Fanno eccezione due giornalisti del Washington Post, Bob Woodward e Carl Bernstein, che grazie alle rivelazioni di una "gola profonda" tengono i riflettori accessi sull'inchiesta. A ottobre scrivono che per l'FBI i tentativi di scasso al Watergate Hotel sono parte di una campagna di sabotaggio e spionaggio che fa a capo a Nixon, ma l'opinione pubblica non sembra farci caso, e un mese dopo Nixon è rieletto con oltre il 60% dei voti.
Nei primi mesi di governo, però, vengono arrestati, condannati o licenziati uno ad uno "tutti gli uomini del presidente". Nel luglio 1973 una fonte rivela che il presidente ha registrato molte conversazioni, e il braccio di ferro tra la Casa Bianca e la commissione di inchiesta per la consegna dei nastri durerà un anno.
Il 5 agosto viene reso noto il testo di una conversazione di Nixon di due anni prima, nei giorni degli arresti: "a mia insaputa" è una scusa che non regge più. Il Congresso preme per l'impeachment, ma Nixon si risparmia l'agonia: la lettera di dimissioni -implicita ammissione di colpevolezza- porta la data del 9 agosto 1974.
Il voltafaccia collettivo dell'America, che attaccava sul paraurti la propria excusatio non petita -non prendetevela con me, non l'ho votato- non fu unico nel suo genere.
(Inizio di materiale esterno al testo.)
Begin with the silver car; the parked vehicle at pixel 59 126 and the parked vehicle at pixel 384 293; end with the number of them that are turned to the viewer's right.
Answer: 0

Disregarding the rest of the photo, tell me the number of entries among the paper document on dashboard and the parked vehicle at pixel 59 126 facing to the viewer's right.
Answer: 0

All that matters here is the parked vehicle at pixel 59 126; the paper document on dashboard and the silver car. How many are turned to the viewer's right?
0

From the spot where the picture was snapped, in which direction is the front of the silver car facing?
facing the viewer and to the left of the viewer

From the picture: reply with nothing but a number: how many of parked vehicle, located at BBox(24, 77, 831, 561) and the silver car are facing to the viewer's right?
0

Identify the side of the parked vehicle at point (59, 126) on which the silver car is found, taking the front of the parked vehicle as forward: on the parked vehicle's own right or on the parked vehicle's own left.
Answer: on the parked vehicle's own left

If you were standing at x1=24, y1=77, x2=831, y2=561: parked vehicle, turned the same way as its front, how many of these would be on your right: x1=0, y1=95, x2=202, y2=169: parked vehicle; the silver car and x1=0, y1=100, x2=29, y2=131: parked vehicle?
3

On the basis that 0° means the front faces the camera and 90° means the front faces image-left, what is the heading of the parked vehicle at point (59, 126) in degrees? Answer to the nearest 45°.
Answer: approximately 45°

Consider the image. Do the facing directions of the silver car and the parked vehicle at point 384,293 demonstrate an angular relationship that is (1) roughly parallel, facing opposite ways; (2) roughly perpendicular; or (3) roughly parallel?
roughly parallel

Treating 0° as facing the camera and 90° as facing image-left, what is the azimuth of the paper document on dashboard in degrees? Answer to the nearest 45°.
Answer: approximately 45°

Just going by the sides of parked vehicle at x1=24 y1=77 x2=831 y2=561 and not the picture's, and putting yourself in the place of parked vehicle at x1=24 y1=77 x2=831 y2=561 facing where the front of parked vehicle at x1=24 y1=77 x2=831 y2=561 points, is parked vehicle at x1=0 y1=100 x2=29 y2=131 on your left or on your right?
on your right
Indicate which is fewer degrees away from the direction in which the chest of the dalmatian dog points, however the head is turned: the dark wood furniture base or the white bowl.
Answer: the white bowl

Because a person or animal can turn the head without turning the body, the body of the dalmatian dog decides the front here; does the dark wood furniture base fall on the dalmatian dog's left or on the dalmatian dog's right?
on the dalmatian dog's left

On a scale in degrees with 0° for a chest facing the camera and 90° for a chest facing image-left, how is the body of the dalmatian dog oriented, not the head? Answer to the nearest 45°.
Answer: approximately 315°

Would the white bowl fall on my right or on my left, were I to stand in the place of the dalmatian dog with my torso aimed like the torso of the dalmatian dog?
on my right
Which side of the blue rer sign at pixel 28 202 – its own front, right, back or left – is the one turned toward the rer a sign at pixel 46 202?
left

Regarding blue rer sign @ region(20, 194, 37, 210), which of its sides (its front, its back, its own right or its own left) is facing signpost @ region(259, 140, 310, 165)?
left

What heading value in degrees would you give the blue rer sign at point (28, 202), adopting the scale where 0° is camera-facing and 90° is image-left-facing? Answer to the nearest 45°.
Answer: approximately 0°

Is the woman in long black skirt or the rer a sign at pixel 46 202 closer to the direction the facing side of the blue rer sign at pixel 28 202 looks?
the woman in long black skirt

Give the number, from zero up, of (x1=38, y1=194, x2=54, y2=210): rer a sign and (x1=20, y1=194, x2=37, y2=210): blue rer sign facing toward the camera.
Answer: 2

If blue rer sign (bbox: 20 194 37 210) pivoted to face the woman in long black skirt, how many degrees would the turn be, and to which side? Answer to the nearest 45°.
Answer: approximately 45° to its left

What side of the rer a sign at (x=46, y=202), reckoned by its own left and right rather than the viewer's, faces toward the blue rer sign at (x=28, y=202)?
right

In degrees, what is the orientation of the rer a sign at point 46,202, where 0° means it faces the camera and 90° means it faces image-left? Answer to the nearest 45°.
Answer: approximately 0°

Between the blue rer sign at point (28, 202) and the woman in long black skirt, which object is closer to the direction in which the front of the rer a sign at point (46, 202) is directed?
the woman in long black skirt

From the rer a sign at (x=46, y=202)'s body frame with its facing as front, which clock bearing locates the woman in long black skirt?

L'insistenza dei giornalisti del Washington Post forse salvò la faccia alla categoria, quasi addomesticata da Nixon durante la prima presidenza, ma il dubbio di aver abdicato per troppo tempo dal proprio ruolo di cane da guardia era difficile da fugare.
Nixon, che sino a qualche mese prima in conferenza stampa ribadiva "non sono un truffatore", era stato accusato di aver accettato fondi illeciti già vent'anni prima, nel 1952, quando correva come vice presidente. Anche allora era andato in tv per difendersi: "L'unico regalo che mi è stato fatto in campagna elettorale è un cane per i miei figli, che mi è stato spedito dal Texas. È bianco e nero e mia figlia lo ha chiamato Checkers (scacchi), e non mi importa di quello che dicono, ma io me lo tengo".